Reproduce every line of text in the listing below, word for word, and leave out the pictures.

::::::::

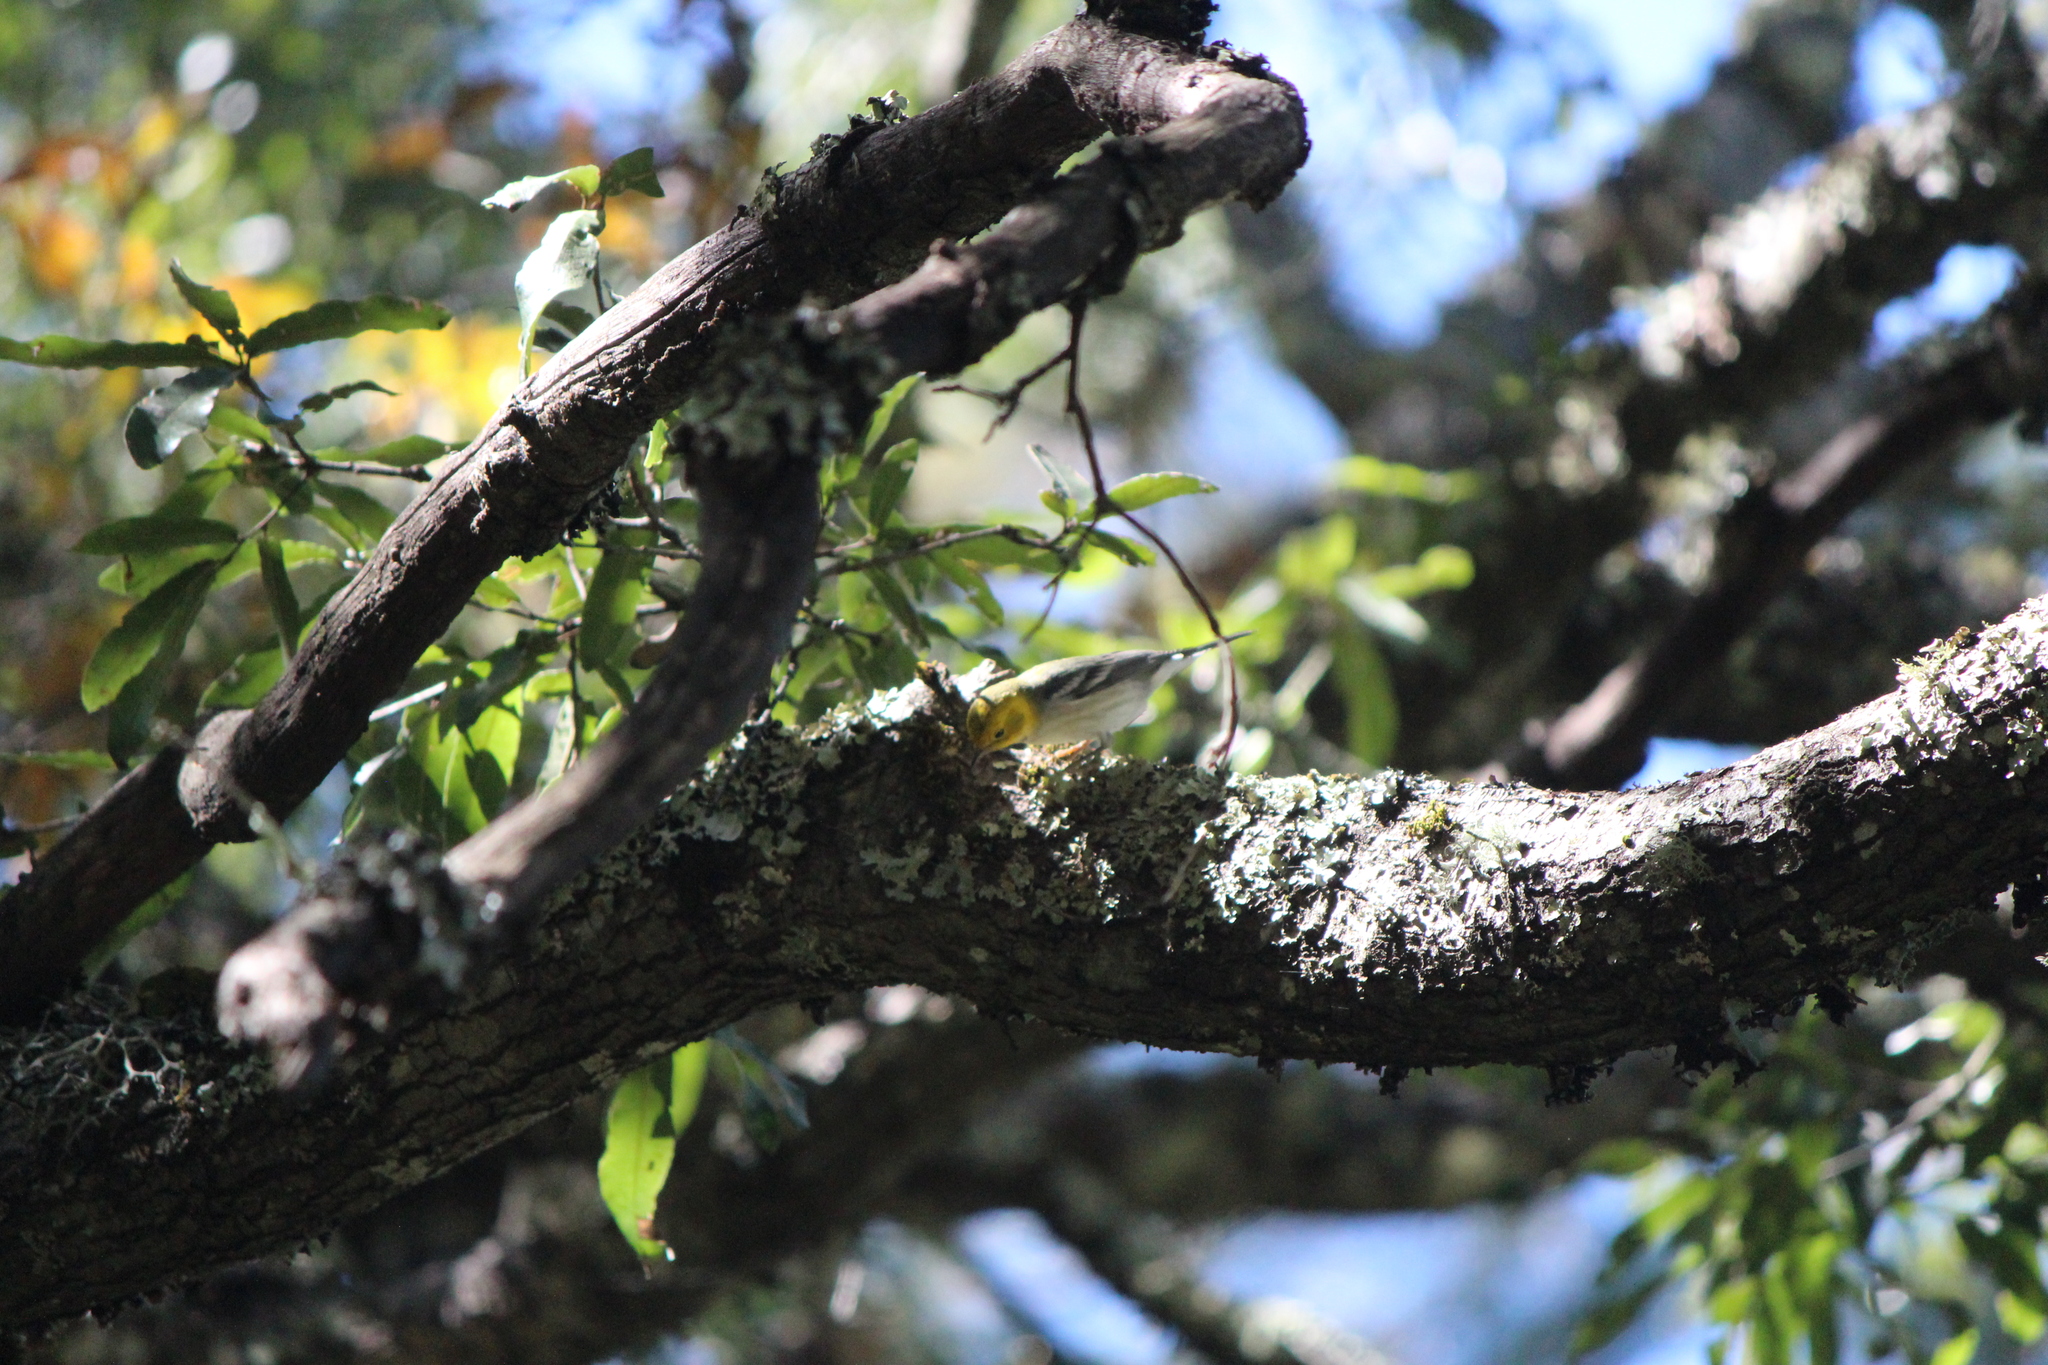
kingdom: Animalia
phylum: Chordata
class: Aves
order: Passeriformes
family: Parulidae
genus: Setophaga
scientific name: Setophaga occidentalis
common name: Hermit warbler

::::::::

▶ **Response to the exercise**
kingdom: Animalia
phylum: Chordata
class: Aves
order: Passeriformes
family: Parulidae
genus: Setophaga
scientific name: Setophaga occidentalis
common name: Hermit warbler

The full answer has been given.